The cubic $x^3+ax^2+bx+c$ has three distinct zeros in GP and the reciprocal of these zeros are in AP then prove that $2b^2+3ac=0$

Question

I tried to solve this question: first assuming the zeros to be $m$, $mr$ and $mr^2$ in G.P. so that $\frac{1}{m}$, $\frac{1}{mr}$ and $\frac{1}{mr^2}$ in A.P.; then by solving it like $\frac{1}{mr}-\frac{1}{m}=\frac{1}{mr^2}-\frac{1}{mr}.$ Simplifying it we obtain $r=1$.

Then $$a= -(m+mr+mr^2)=-3m$$ $$b= m^2r+m^2r^2+m^2r^3=3m^2$$ $$c= -m^3r^3=-m^3$$ Then I put this value in the equation $2b^2+3ac$: $$2(3m^2)^2+3(-3m)(-m^3)=18m^4+9m^4=27m^4$$

So I am thinking it's a misprint and question was supposed to be: prove that $2b^2-3ac=0$.

Answer 1

As commented by @SouravGosh, since the zeros are assumed to be distinct, $r$ cannot be $1.$ So, "think outside the box": the central term of the arithmetic progression must not correspond to the central term of your geometric progression $m,mr,mr^2,$ i.e. what we have is not $\frac2{mr}=\frac1m+\frac1{mr^2}$ but (wlog): $$\frac2{mr^2}=\frac1m+\frac1{mr}.$$ The solution $\ne1$ is $$r=-2,$$ and $$2b^2+3ac=2(-6m^2)^2+3(-3m)(8m^3)=0.$$

Answer 2

Since $1/(1/x) = 1$, we can rephrase the problem to let the roots be in AP: $m - k, m, m + k$ and their reciprocals $\frac{1}{m - k}, \frac{1}{m}, \frac{1}{m + k}$ to be in GP.

Now if $a, b, c$ are in GP, $\frac{b}{a} = \frac{c}{b} \implies b^2 = ac$. This means we could have $\frac{1}{m - k} \frac{1}{m + k} = \frac{1}{m^2}$, or that $m^2 - k^2 = m^2$ where $k = 0$, and hence the $3$ roots would all be the same, which is invalid.

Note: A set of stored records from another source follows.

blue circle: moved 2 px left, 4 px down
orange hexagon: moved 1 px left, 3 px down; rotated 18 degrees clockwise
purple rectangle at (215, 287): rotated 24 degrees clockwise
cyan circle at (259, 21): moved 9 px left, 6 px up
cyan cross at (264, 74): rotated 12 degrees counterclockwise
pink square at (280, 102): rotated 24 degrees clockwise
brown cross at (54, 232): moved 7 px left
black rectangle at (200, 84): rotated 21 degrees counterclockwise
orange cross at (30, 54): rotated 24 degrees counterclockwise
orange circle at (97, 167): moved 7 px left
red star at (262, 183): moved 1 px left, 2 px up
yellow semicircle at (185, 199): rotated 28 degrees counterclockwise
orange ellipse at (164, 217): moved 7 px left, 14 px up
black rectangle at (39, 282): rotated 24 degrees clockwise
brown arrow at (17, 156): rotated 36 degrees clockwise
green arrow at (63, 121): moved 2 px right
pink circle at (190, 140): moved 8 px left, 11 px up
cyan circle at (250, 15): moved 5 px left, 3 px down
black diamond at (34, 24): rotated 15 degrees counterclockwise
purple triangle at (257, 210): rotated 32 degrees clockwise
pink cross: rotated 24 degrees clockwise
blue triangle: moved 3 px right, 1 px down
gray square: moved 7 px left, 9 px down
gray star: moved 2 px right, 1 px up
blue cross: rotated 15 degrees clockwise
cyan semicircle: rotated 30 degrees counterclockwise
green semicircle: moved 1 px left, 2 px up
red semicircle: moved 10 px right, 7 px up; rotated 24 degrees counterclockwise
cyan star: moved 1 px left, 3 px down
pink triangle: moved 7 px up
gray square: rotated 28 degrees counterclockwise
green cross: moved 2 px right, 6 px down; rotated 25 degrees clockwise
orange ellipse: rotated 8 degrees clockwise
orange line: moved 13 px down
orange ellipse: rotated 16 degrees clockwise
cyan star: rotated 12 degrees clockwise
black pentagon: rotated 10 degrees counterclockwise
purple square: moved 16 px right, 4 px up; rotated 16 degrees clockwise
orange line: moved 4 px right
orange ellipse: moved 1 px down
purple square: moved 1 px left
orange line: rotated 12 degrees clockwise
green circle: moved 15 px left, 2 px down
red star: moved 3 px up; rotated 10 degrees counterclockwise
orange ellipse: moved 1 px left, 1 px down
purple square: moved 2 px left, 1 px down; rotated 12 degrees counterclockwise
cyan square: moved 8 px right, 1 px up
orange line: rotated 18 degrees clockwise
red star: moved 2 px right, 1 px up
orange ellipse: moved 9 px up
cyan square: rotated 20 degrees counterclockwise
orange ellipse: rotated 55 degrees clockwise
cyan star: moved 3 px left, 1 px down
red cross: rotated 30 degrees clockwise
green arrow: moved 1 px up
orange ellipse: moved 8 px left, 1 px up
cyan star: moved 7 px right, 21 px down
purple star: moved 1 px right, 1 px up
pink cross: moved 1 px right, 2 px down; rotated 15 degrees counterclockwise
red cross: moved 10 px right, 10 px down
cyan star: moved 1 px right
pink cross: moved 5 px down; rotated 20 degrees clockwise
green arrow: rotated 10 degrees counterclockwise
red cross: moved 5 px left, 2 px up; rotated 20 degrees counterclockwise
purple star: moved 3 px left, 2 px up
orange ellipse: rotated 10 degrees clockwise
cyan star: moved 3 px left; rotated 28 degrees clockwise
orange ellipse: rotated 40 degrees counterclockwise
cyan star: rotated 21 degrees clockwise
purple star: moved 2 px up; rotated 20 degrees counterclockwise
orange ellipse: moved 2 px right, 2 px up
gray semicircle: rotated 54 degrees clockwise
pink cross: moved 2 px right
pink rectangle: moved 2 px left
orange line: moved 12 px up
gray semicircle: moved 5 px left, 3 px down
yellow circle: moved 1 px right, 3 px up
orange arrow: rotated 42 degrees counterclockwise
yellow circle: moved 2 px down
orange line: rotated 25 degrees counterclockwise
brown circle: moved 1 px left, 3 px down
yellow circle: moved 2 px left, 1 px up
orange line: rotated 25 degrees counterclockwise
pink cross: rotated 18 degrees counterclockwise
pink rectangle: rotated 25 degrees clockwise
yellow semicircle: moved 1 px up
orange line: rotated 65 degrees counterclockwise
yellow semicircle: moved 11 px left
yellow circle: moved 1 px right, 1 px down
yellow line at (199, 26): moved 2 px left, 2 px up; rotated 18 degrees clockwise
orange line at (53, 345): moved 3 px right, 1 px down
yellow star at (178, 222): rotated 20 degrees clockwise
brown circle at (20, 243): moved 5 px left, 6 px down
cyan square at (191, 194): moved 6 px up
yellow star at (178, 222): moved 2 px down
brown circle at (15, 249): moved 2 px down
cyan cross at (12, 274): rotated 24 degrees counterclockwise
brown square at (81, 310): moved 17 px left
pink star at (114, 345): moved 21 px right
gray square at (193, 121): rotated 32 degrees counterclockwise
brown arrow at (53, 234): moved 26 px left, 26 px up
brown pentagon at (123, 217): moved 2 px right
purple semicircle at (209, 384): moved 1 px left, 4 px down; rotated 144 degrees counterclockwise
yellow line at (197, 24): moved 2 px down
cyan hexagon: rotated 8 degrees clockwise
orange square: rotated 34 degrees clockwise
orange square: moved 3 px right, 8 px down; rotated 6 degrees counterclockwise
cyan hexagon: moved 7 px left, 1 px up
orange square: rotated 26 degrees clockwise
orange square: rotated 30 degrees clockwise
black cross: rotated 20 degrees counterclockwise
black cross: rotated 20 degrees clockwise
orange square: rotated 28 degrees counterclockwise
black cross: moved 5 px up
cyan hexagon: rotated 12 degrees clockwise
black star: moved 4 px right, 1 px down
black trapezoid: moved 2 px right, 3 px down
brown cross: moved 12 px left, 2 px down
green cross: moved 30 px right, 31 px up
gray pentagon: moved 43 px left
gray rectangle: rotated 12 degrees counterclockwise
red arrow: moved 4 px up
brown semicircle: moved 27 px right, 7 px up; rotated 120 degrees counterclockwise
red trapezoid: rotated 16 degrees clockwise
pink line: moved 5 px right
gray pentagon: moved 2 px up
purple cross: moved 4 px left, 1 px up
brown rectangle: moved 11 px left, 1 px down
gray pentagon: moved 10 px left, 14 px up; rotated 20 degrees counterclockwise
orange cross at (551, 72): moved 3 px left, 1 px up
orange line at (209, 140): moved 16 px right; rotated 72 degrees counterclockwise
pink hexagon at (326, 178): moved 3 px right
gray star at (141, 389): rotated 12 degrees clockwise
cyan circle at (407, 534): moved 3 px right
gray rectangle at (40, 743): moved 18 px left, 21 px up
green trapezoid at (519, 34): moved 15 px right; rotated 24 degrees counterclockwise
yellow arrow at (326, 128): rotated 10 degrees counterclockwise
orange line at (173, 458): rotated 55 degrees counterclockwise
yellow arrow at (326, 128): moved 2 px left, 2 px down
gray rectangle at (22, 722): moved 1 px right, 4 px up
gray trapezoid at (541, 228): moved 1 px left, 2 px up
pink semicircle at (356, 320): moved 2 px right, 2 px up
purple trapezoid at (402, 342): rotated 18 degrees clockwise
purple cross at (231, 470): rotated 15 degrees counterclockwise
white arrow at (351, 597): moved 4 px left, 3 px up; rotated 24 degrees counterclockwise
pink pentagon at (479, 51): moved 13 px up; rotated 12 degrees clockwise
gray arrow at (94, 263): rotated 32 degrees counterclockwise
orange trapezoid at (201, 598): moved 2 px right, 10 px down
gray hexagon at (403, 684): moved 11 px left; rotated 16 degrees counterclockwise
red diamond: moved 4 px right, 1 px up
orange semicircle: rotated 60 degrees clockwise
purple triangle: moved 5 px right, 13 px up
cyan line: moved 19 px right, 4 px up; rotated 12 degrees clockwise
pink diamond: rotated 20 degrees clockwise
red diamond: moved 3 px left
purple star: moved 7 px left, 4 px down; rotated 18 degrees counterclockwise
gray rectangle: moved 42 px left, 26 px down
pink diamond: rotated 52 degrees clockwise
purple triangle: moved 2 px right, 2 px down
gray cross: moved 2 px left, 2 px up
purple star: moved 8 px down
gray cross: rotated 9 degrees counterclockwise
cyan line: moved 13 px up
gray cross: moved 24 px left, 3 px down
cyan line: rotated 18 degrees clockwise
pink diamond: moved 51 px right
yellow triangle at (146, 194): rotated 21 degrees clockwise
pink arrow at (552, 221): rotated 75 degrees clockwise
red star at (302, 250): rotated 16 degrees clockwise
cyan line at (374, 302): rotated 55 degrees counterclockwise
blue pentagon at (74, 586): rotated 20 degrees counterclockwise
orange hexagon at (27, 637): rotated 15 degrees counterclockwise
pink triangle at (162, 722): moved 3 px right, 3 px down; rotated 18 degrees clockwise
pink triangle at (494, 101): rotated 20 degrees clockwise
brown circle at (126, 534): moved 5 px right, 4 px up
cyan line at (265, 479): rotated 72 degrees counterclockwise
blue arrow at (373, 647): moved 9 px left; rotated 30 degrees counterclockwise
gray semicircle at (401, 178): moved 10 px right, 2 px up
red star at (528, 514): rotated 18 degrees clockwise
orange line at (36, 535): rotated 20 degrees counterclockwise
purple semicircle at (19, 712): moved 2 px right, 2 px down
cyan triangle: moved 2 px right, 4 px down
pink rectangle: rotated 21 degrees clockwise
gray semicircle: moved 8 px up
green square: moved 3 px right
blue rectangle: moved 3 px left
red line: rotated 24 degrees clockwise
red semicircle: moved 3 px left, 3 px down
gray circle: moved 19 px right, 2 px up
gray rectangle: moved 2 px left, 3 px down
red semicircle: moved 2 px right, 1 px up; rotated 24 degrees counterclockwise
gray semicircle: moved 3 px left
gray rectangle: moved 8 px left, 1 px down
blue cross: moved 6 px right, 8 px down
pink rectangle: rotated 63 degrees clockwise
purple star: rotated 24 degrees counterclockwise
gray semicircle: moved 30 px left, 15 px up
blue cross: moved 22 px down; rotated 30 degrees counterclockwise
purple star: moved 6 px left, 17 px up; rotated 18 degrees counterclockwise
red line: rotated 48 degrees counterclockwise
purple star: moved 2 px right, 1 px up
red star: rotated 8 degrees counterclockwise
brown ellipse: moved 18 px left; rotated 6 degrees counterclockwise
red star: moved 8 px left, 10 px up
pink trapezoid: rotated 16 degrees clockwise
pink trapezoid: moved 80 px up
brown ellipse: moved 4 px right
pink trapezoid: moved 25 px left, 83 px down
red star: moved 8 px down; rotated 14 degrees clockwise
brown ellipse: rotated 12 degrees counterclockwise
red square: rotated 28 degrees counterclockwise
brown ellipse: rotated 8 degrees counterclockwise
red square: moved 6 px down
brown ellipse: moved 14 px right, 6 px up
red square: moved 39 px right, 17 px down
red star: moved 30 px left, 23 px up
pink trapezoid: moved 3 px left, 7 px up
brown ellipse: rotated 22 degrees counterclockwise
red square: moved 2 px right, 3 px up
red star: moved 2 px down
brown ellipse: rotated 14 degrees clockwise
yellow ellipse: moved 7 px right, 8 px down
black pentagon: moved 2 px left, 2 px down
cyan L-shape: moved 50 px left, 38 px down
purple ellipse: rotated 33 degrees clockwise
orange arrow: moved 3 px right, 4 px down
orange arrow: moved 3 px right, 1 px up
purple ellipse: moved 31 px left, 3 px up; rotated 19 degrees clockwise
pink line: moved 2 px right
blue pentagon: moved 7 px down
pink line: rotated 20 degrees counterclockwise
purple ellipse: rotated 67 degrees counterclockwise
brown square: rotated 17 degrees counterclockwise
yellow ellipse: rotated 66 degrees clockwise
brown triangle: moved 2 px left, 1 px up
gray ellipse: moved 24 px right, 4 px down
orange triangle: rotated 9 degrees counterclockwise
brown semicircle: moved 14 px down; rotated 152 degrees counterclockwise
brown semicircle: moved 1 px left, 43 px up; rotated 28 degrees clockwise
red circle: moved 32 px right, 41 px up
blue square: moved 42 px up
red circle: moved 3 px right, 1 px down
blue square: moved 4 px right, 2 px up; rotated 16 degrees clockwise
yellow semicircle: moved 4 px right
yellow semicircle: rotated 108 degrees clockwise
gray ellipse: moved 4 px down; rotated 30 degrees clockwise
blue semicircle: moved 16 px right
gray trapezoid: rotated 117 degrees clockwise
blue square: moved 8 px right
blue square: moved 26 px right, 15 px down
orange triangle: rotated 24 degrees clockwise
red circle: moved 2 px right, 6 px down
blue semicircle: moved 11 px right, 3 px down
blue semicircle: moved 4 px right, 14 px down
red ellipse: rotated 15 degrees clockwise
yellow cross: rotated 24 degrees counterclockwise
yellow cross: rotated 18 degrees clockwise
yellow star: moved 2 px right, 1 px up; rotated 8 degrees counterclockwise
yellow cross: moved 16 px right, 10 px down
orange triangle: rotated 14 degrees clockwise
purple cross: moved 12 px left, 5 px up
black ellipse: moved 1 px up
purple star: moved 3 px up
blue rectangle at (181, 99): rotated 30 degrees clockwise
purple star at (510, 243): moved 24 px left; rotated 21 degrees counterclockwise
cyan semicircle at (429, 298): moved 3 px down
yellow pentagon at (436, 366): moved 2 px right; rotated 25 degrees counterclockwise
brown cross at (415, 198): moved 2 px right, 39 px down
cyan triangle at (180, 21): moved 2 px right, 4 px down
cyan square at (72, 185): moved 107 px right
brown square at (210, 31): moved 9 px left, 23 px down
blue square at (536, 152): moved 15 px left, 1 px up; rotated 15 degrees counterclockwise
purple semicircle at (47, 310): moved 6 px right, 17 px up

We also could have: $$\frac{1}{m(m -k)} = \frac{1}{(m + k)^2} \implies m^2 - mk = m^2 + 2mk + k^2 \implies -3mk = k^2 \implies k = -3m.$$

as $k \ne 0$. Note that the last case $\frac{1}{m(m + k)} = \frac{1}{(m - k)^2}$ is equivalent to the case before with $k \mapsto -k$, and $k$ could be anything except $0$.

Hence our roots are $4m, m, -2m$ and $2b^2 + 3ac = 0$ as previously mentioned.